L’étude de la distribution de la matière et, plus généralement, des grandes structures de l’Univers, est un domaine important en cosmologie, car il permet de mieux contraindre les modèles théoriques décrivant l’évolution et la dynamique de notre univers, mais également de comprendre la manière dont celui-ci est globalement agencé. Ce modèle d’organisation structurelle prend le nom de « toile cosmique ».
En 1956, l’astrophysicien franco-américain Gérard de Vaucouleurs, publie un article dans lequel il met en évidence la présence d’une organisation structurelle dans la distribution de plusieurs galaxies répertoriées dans le catalogue galactique de Shapley-Ames.
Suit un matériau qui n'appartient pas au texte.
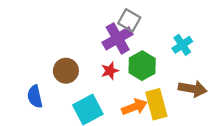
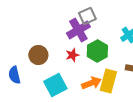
gray square: (129, 20) -> (87, 16), turned 36
yellow rectangle: (156, 104) -> (108, 81), turned 30

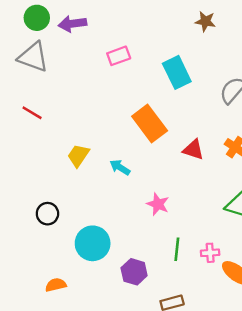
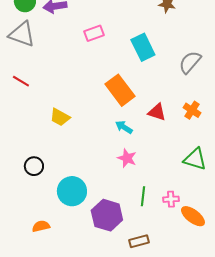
yellow trapezoid: (78, 155) -> (60, 117), turned -95
cyan arrow: (120, 167) -> (124, 127), moved
purple hexagon: (134, 272) -> (107, 215), size x1.4

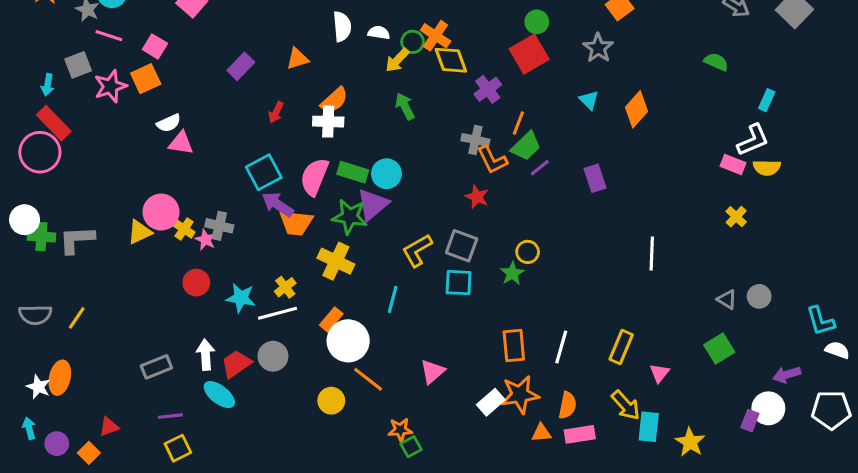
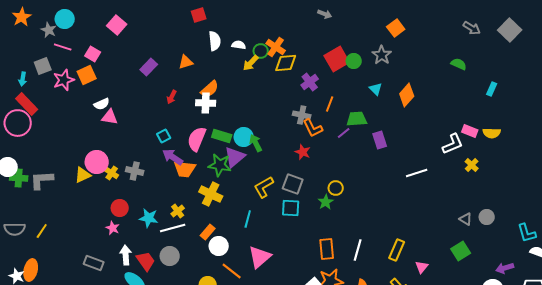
green circle: (537, 22) -> (354, 61), moved
yellow diamond: (451, 60) -> (286, 63), turned -75
green arrow: (405, 106) -> (256, 143), moved
white L-shape: (753, 140) -> (453, 144), moved
green trapezoid: (526, 146) -> (357, 119), moved, turned -140
cyan square: (264, 172) -> (164, 136), size x0.6
pink star: (206, 240) -> (113, 228), moved
white line: (652, 253) -> (417, 173), moved, turned 70
white circle: (348, 341) -> (219, 246), size x0.7
red trapezoid: (236, 364) -> (146, 261), turned 90
gray rectangle: (156, 367) -> (94, 263), turned 42
pink triangle: (432, 372) -> (260, 257), moved, size x1.4

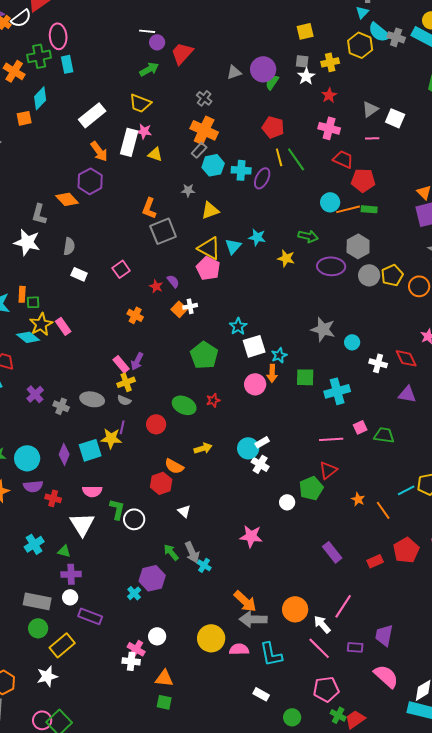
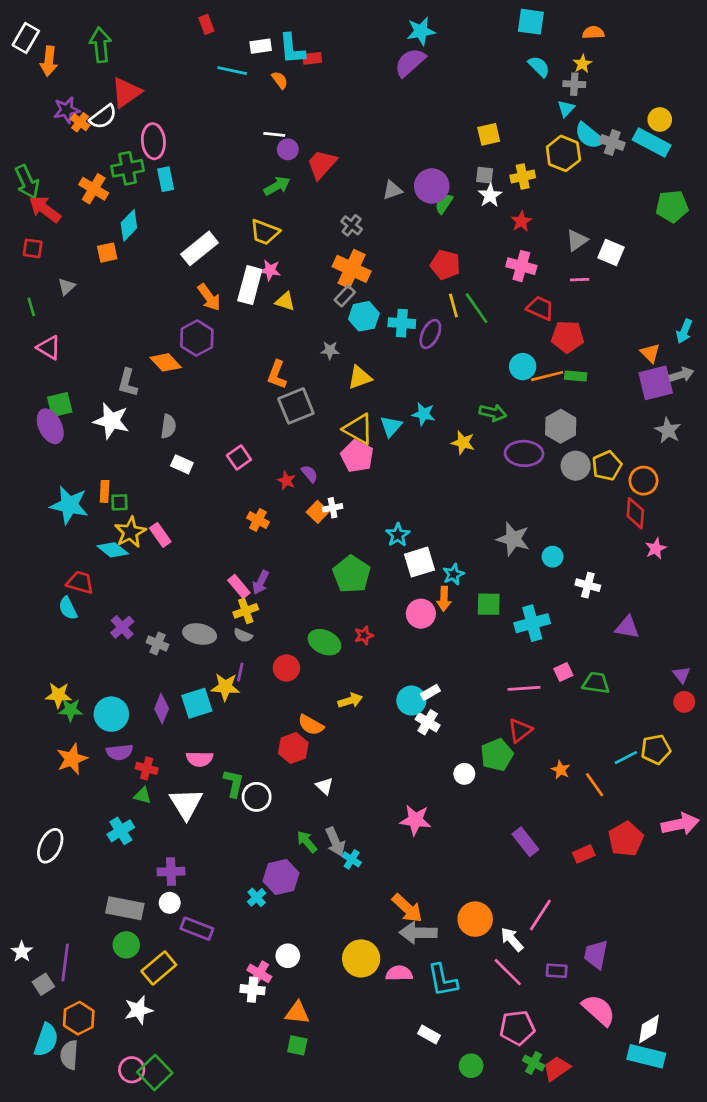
red diamond: (406, 358) -> (635, 513), moved, turned 30
green triangle: (64, 551) -> (143, 796), moved

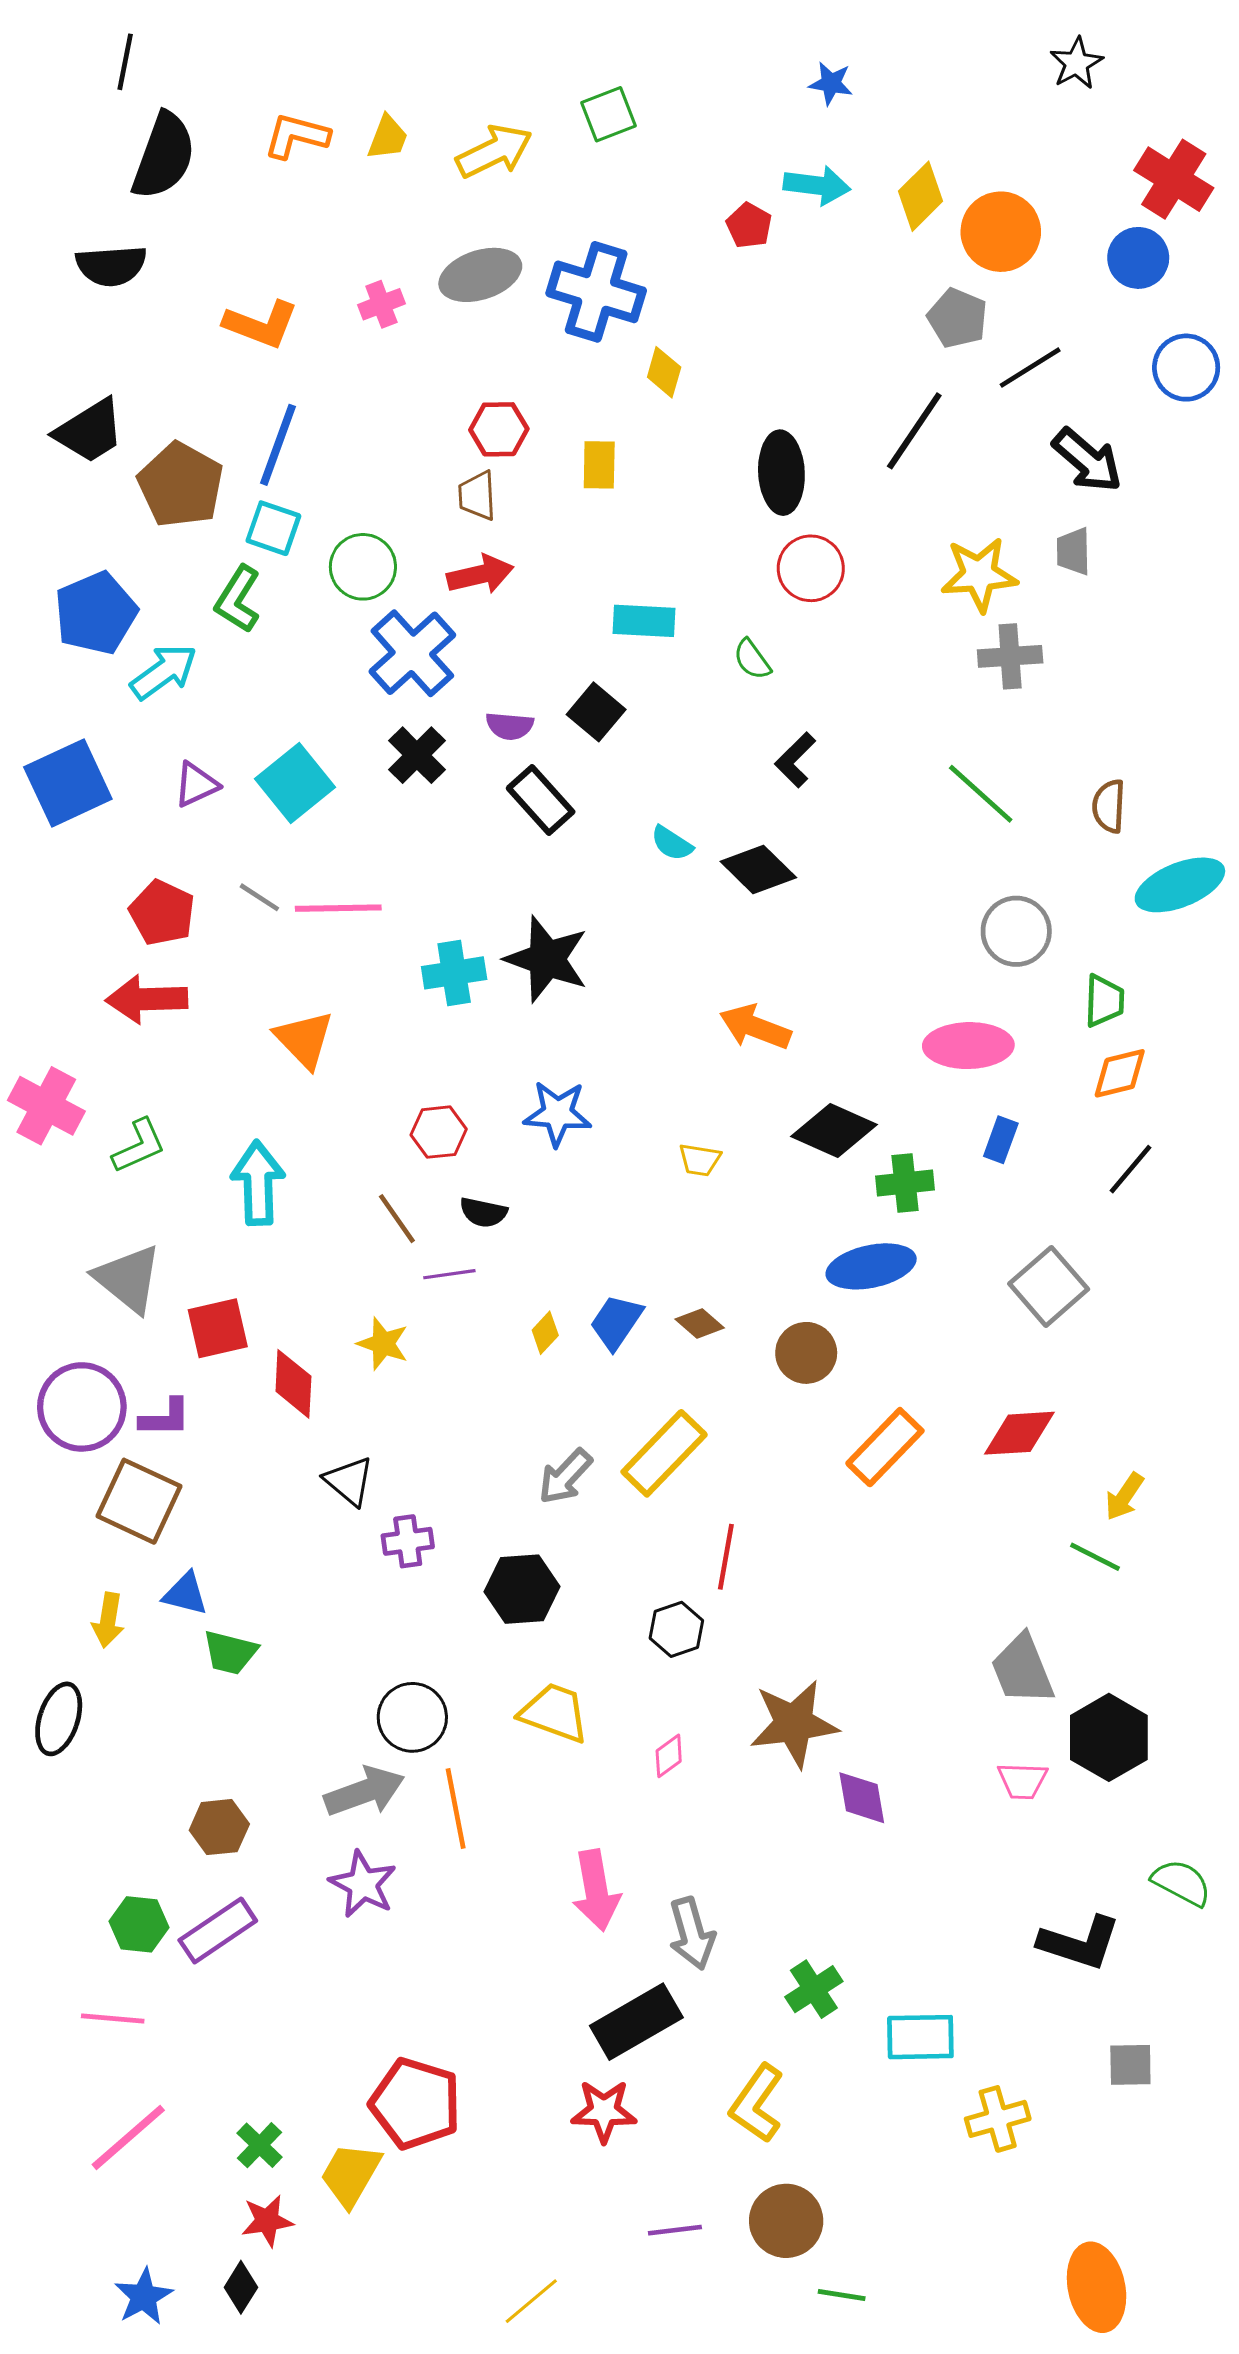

Il donne à cette organisation le nom de « supergalaxie ». En 1981, les astrophysiciens russes V. Arnold , S. Shandarin et I. Zeldovich (université de Moscou) démontrent que cette distribution est le produit de l’effondrement gravitationnel de fluctuations primordiales de densité à grande échelle.
Avec l’amélioration des performances et de la sensibilité des instruments, les observations permettent d’affiner de plus en plus la structure de l’univers observable, jusqu’à mettre en exergue une organisation en réseau, les superamas de galaxies étant connectés par des filaments galactiques et séparés par des vides. Ces nombreux travaux, dont l’astrophysicien américain John Huchra a été l’un des pionniers, combinés à des simulations complexes, contribueront à l’apparition du terme de « toile cosmique » pour décrire la distribution filamenteuse de matière dans l’Univers.
La structure de la toile cosmique est aujourd’hui expliquée par le Modèle standard de la cosmologie, le modèle Λ-CDM. Dans ce modèle, à l’issue de l’inflation, les fluctuations quantiques primordiales se transforment en fluctuations de densité à grande échelle qui, sous l’effet de la gravité, ont façonné cette distribution homogène de matière dans l’Univers observable, tout en accompagnant son expansion. Les données recueillies par la mission Planck ont permis de détecter des traces de ces fluctuations de densité dans le fond diffus cosmologique.
La toile cosmique se décompose en plusieurs éléments constitutifs. Les superamas de galaxies comme Laniakea, la Chevelure de Bérénice ou encore le superamas de Persée-Poissons constituent les « points » du réseau. Ces points contiennent des « nœuds » qui sont des concentrations locales de masse comme le Grand Attracteur, le Mur Austral, le nœud d’Hercule ou le nœud du Lièvre.
Ces nœuds sont reliés entre eux par des filaments galactiques, c’est-à-dire des structures filiformes composées de galaxies ou d’amas de galaxies, tels que le filament de la Grande Ourse ou le filament de Persée-Pégase. Entre les filaments galactiques se trouvent des vides cosmiques, c’est-à-dire des zones dont la densité de matière est extrêmement faible, comme le Vide local ou le Vide du Bouvier.
Malgré sa relative précision, la représentation de la toile cosmique souffre de certains problèmes observationnels comme l’obscuration (le disque de la Voie lactée nous masque certaines zones de l’Univers), la quantité de galaxies qui diminue proportionnellement à la distance, ou encore des zones simplement inaccessibles aux instruments.
Pour contourner ces problèmes, les astrophysiciens établissent également une toile cosmique des vitesses (Cosmic V-Web) de la manière suivante : grâce aux vitesses des galaxies répertoriées dans le catalogue Cosmicflows-2, les scientifiques reconstruisent en 3D les différentes densités galactiques, puis construisent un tenseur de cisaillement permettant de décrire la manière dont les propriétés galactiques varient spatialement, et enfin utilisent ce tenseur pour reconstituer les parties manquantes de la toile cosmique.
La toile cosmique prend également en compte la distribution de matière noire dans l’Univers observable. Selon les modèles théoriques, celle-ci agit comme un « ciment galactique » et permet de stabiliser l’organisation structurelle hiérarchique de l’Univers sur les grandes échelles. Pour ce faire, les cosmologistes sont obligés d’effectuer de puissantes simulations intégrant les données actuelles sur la matière noire, afin d’obtenir une distribution 3D cohérente de la matière baryonique et de la matière noire.